Extract every line of the records that contains the word "подушек".

......

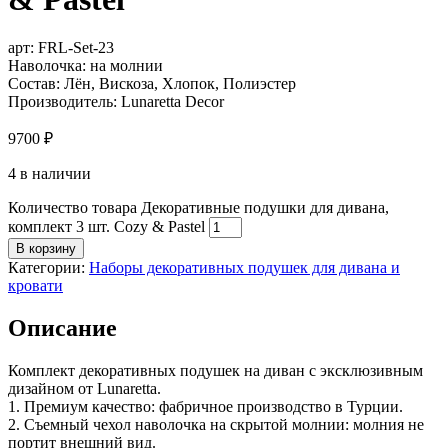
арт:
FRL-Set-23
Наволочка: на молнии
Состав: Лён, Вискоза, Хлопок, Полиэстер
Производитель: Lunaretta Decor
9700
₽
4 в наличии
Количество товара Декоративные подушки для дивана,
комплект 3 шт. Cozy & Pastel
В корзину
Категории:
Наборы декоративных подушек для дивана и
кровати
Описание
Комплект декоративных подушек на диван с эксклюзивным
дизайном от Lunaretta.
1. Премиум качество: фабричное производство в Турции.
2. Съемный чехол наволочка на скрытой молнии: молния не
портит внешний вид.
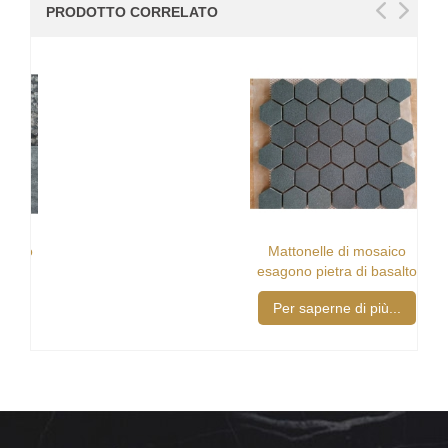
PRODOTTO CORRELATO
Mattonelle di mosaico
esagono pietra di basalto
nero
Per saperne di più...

......

> **REPLY TO THE EXERCISE**:
Наборы декоративных подушек для дивана и
Комплект декоративных подушек на диван с эксклюзивным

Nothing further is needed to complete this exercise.